ストーンヘンジ――巨石に秘められた太古の詩
ストーンヘンジは、冬の終わりに差し込む曙光の中に静かに浮かび上がる。毎年夏至には、数万人がこの聖地に集い、巨石越しに昇る太陽を待ち望む。創元社『アルケミスト叢書』の『ストーンヘンジ 巨石文明の謎を解く』は、わずか60ページ余りながら、太古の人々がこの場所に込めた天文学的知識と祈りの記録を、豊富な図版と共にたどる小さな知の宝石箱である。
星と祭祀に刻まれた巨石文明
整然と並んだ石柱群は、まるで天体の舞踏をなぞるように配列されている。太陽と月の動きと対応し、石の配置自体が精緻な暦の役割を果たしていたことが知られている。とはいえ、今もなお「誰が、何のために」という問いは残り続ける。「5トンもの石を、220km離れた場所からどうやって?」という疑問に、本書は明確な答えを与えない。けれどその謎めいた構造こそ、現代人の想像力を刺激し続けている。
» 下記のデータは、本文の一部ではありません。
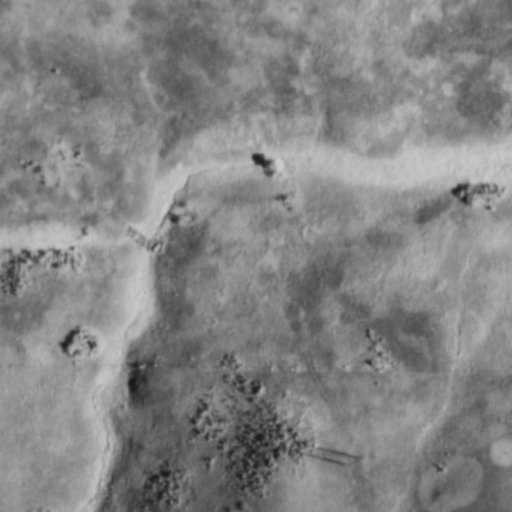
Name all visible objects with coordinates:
power tower: (350, 469)
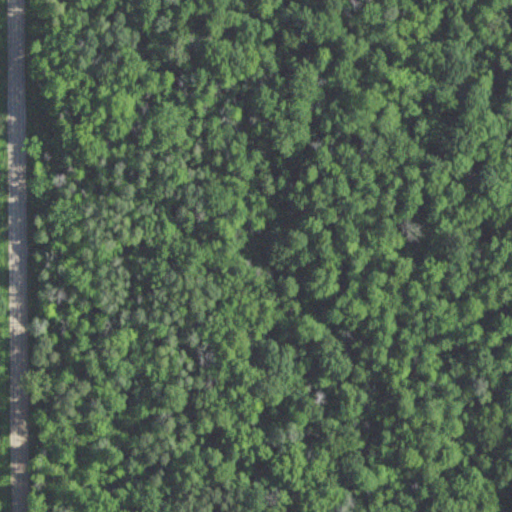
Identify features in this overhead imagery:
road: (18, 255)
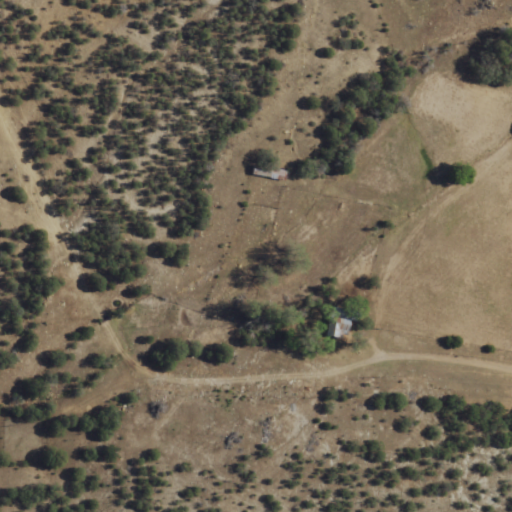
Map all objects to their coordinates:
building: (270, 172)
building: (342, 322)
road: (181, 381)
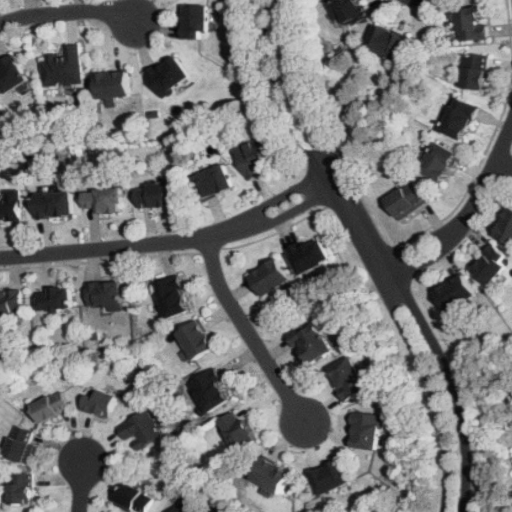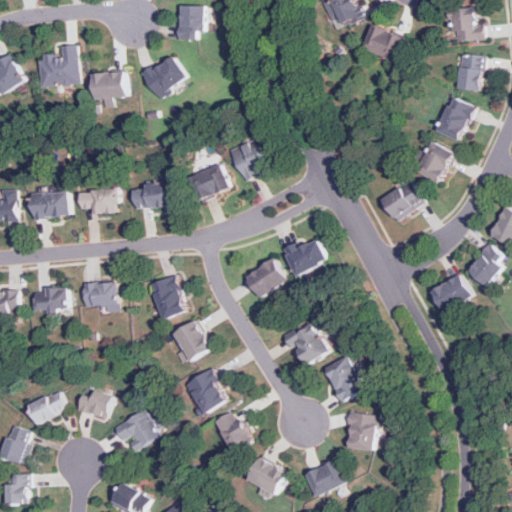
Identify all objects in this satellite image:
road: (68, 10)
building: (347, 10)
building: (347, 10)
building: (195, 19)
building: (196, 20)
building: (469, 23)
building: (469, 24)
building: (387, 42)
building: (388, 42)
building: (64, 66)
building: (65, 66)
building: (475, 70)
building: (475, 71)
building: (12, 74)
building: (12, 75)
building: (168, 76)
building: (169, 76)
building: (114, 83)
building: (114, 84)
building: (0, 109)
building: (0, 111)
building: (460, 117)
building: (460, 118)
building: (255, 155)
building: (255, 156)
building: (439, 160)
building: (440, 161)
road: (505, 161)
building: (215, 181)
building: (160, 194)
building: (160, 194)
building: (105, 199)
building: (407, 199)
building: (408, 199)
building: (105, 200)
building: (56, 203)
building: (11, 204)
building: (56, 204)
building: (12, 205)
road: (467, 211)
building: (506, 225)
building: (506, 226)
road: (172, 240)
road: (375, 252)
building: (310, 255)
building: (311, 255)
building: (491, 264)
building: (491, 265)
building: (271, 276)
building: (272, 277)
building: (457, 291)
building: (458, 292)
building: (106, 294)
building: (107, 295)
building: (173, 296)
building: (174, 296)
building: (55, 298)
building: (56, 299)
building: (10, 304)
building: (10, 304)
road: (248, 334)
building: (195, 341)
building: (196, 341)
building: (312, 341)
building: (312, 341)
building: (350, 377)
building: (350, 378)
building: (211, 391)
building: (212, 391)
building: (100, 403)
building: (100, 404)
building: (53, 406)
building: (53, 406)
building: (142, 428)
building: (143, 429)
building: (367, 429)
building: (368, 429)
building: (239, 430)
building: (239, 430)
building: (22, 443)
building: (23, 444)
building: (272, 477)
building: (272, 477)
building: (331, 477)
building: (331, 477)
road: (81, 485)
building: (23, 489)
building: (23, 489)
building: (135, 498)
building: (135, 498)
building: (182, 506)
building: (182, 506)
かつてはドルイド教の祭祀場と考えられたが、年代測定により、ストーンヘンジはその数千年前に築かれていたことが明らかになっている。それでもなお、現代の“ネオ・ドルイド”たちは夏至の夜明けにこの場所へ集まり、太陽と石の儀式に身を委ねる。こうして石の環は、過去と現在をつなぐ詩のような装置であり続ける。
ゆるやかな天界への参道「アヴェニュー」
濡れた草原をゆっくりとたどる一本道――それが「アヴェニュー」である。18世紀に発見されたこの道は、ストーンヘンジから3km先の川まで続き、夏至の日の出の方向と幾何学的に一致するよう設計されている。太陽とともに歩む巡礼者たちの足取りを、古代の旅人もまた辿ったに違いない。
紀元前2000年。文明も電波もまだ影を落とさぬ大地に、ひとり立つ旅人。雲と草の匂い、そよ風、そして石たちの沈黙――それだけが、彼を迎える宇宙の全てだった。
石に刻まれた神聖幾何学
ストーンヘンジは単なる記念碑ではない。数学そのものが石となった形象でもある。最新の研究では、ロープと単純な角度だけで高度な幾何図形が描かれていたことが示されている。外周部には直径約87mの円周上に56個の穴が並び、正方形と円の調和をもって測量された。
その構造が示すのは、普遍の法則。三角形の内角がいつの時代も180度であるように、幾何学は人類の時空を超えて語りかける言語なのだ。ストーンヘンジにおけるこの“神聖な配置”には、数学を通じて宇宙と接続しようとした人間の意志が確かに宿っている。